→ **Your task**
Transcribe each entry exactly as it appears, leaving out any picture it holds.

-------- Records shown

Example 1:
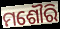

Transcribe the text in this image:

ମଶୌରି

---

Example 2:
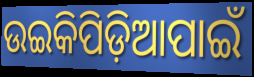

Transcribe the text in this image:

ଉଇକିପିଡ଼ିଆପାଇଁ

----------------

→ **Result for this task**
Example 1:

Transcribe the text in this image:

ମଶୌରି

---

Example 2:

Transcribe the text in this image:

ଉଇକିପିଡ଼ିଆପାଇଁ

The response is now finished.